Records sunk at Yukon swim championships

Record books required alterations following the 2013 Yukon Championships Invitational Meet hosted by the Whitehorse Glacier Bears at the Canada Games Centre on Friday and Saturday. Two club records and eight meet records were set by Whitehorse swimmers.

Record books required alterations following the 2013 Yukon Championships Invitational Meet hosted by the Whitehorse Glacier Bears at the Canada Games Centre on Friday and Saturday.

Two club records and eight meet records were set by Whitehorse swimmers, plus three more achieved qualifying times that could lead to spots on Yukon’s swim team at the Canada Summer Games this August.

Glacier Bears’ Matthew Blakesley set his first club record swimming in the 50-metre butterfly with a time of 35.38 seconds.

The butterfly is his best stroke, said Blakesley, who was competing in the boys 11-12 division.

“I feel really proud of myself,” said Blakesley. “I’m astonished.

“My supportive teammates – they cheered me on in every single race I swam.”

Blakesley captured two first place and five second place finishes, including in the 50-metre butterfly. The 12-year-old also won silver in the 200-metre individual medley at the B.C. AA Short-Course Championships in February.

“I’ve been working really hard this year,” said Blakesley. “I wanted to get a lot better at swimming because I love it.”

Teammate Thomas Bakica was the other club record setter. Bakica rewrote the books in the 200-metre breaststroke for boys 10-and-under, completing the race in 3:34.68.

The 10-year-old broke his own record in the event and now holds two short-course records with the club, including in the 200-metre freestyle.

“It’s my best stroke,” said Bakica of the breaststroke. “It feels pretty good. I already broke the club record, so after you’ve broken your own time, you know you’ve broken the club record. So I was pretty excited that I did that.”

Bakica won a total of seven races and got his AA time in the 50-free, “which was a big accomplishment for me,” said Bakica. “Also in my 200 breast and 100 breast I have AA times … those AAs I got before the meet.”

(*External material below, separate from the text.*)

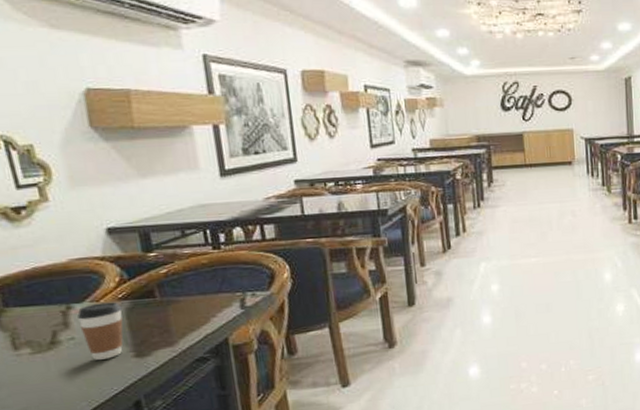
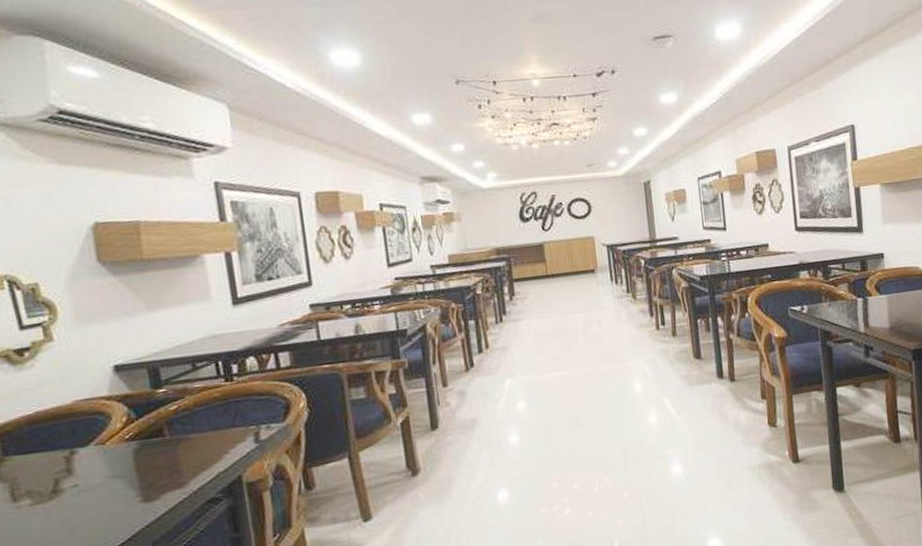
coffee cup: present [77,302,124,361] -> none [82,443,130,508]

He also set a meet record in the 100-metre breaststroke at 1:42.18.

“I think it was really fun,” said Bakica. “My coach (Shereen Hill) is really supportive and that’s the best thing: to have fun.”

Emerging powerhouse sisters Cassis Lindsay and Rennes Lindsay set four meet records between them.

Cassis, swimming in girls 11-12, set a meet record in the 100-metre breaststroke at 1:12.34 and in the 200-metre individual medley at 2:42.39.

Rennes, swimming in girls 10-and-under, broke a meet record in the 50-metre breaststroke at 44.49 seconds and in the 200-metre individual medley at 2:57.98.

Bakica’s older brother, Luke, set a meet record for boys 11-12, completing the 200-metre individual medley in 2:49.95.

Glacier Bears’ Aidan Harvey finished the 200-metre breaststroke in 3:08.68 for a new meet record in boys 10-and-under.

Adrian Robinson, the oldest swimmer to set a meet record, swam the 100-metre breaststroke in 1:18.85 for a boys 13-14 record.

Three Glacier Bears are officially in the running to make Team Yukon for the Canada Games this summer in Quebec. To be eligible for the team the swimmers had to post times that match the 14-year-old AA standard.

Making the standard were Emily Crist in the 50-metre freestyle, Taylor Harvey in the 50-metre backstroke and Isabel Parkkari in the 800-metre freestyle and the 100-metre breaststroke.

“The qualifying standard is the first step, and then they get nominated to the team,” said Glacier Bears head coach Stephanie Dixon. “They’ll officially announce the team this week or next week and then (others will) have three last-chance meets to make it. The official team will be announced, and then for any of the empty spots they’ll get last-chance meets to fill it.”

Rennes Lindsay also reached the Games team standard, but she is too young to go to these upcoming Canada Games.

“But she won’t be going because she’s so little,” said Dixon. “But it was a great accomplishment just to qualify.”

About 100 Glacier Bears and seven from Alaska’s Haines Dolphins Swim Team took part in the championships.